■ Exercise goal: Every line below from the one containing "15. REGULATORY INFORMATION" through the one containing "TSCA REGULATORY: All" must be transcribed exactly. Omit all lines outside that stretch.
______
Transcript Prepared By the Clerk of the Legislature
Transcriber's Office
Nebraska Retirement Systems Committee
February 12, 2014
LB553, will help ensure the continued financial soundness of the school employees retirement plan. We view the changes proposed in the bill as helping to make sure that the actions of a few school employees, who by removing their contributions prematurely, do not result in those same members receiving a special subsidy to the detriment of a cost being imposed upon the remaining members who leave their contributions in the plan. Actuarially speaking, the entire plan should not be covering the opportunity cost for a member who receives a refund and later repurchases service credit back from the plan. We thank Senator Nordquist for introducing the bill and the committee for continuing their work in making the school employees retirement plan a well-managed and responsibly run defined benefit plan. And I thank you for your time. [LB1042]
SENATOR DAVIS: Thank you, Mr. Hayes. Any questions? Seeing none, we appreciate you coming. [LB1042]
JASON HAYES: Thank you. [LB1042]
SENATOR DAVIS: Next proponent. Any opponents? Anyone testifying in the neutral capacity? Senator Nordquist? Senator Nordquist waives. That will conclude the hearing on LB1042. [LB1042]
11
______
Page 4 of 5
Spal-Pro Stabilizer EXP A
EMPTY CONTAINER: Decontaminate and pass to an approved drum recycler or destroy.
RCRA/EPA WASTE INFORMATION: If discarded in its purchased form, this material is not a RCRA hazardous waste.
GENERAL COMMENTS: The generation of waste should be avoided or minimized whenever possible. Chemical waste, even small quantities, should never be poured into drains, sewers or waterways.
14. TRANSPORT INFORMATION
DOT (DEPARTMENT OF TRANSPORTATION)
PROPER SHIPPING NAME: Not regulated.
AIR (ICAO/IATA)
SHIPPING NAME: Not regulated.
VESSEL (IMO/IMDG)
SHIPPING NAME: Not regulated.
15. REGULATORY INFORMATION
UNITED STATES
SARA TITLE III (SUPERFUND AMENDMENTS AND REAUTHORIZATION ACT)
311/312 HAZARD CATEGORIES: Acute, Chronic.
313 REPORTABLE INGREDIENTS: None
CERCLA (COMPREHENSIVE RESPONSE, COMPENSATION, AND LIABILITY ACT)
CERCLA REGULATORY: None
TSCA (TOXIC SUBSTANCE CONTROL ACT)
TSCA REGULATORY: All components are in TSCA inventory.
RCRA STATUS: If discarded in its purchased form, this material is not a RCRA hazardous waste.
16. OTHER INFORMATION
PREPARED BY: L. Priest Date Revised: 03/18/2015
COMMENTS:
______
■ Answer for this exercise:
15. REGULATORY INFORMATION
UNITED STATES
SARA TITLE III (SUPERFUND AMENDMENTS AND REAUTHORIZATION ACT)
311/312 HAZARD CATEGORIES: Acute, Chronic.
313 REPORTABLE INGREDIENTS: None
CERCLA (COMPREHENSIVE RESPONSE, COMPENSATION, AND LIABILITY ACT)
CERCLA REGULATORY: None
TSCA (TOXIC SUBSTANCE CONTROL ACT)
TSCA REGULATORY: All components are in TSCA inventory.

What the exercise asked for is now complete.